Le problème, a-t-il estimé, réside en l’absence d’un médiateur neutre. « Comme l'ONU et la communauté internationale ont déclaré leur soutien catégorique à Ouattara, elles ne peuvent pas faire avancer le pays vers la paix car elles sont partisanes ».



D’un côté, le camp Ouattara estime qu’il ne doit pas céder, a-t-il expliqué, car il jouit du soutien sans équivoque de la communauté internationale ; de l’autre, Laurent Gbagbo ne cèdera pas non plus, car il tient les rênes du pouvoir. « N'oubliez pas que… la population est divisée pratiquement à 50-50 ».

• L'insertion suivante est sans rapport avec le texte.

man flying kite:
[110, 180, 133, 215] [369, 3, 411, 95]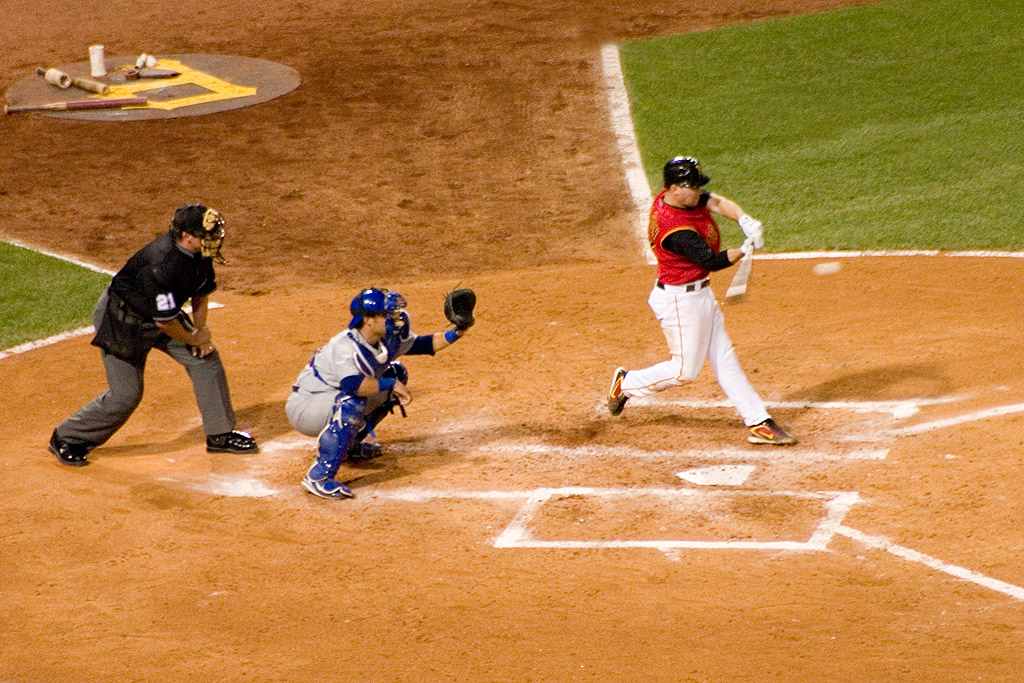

Entre-temps, les médias, résolument partisans, publient des comptes rendus divergents des violences en fonction des attaquants et des victimes.



« Faillite morale », clamait la Une d’un journal pro-Ouattara, le 7 mars ; l’article ainsi titré dénonçait les agissements des forces de l’ordre, qui auraient abattu des femmes au cours d’une manifestation organisée pour réclamer le départ de Laurent Gbagbo, le président sortant. Le même jour, on pouvait lire à la Une d’un journal pro-Gbagbo : « Prétendue tuerie de femmes à Abobo – un montage grotesque ».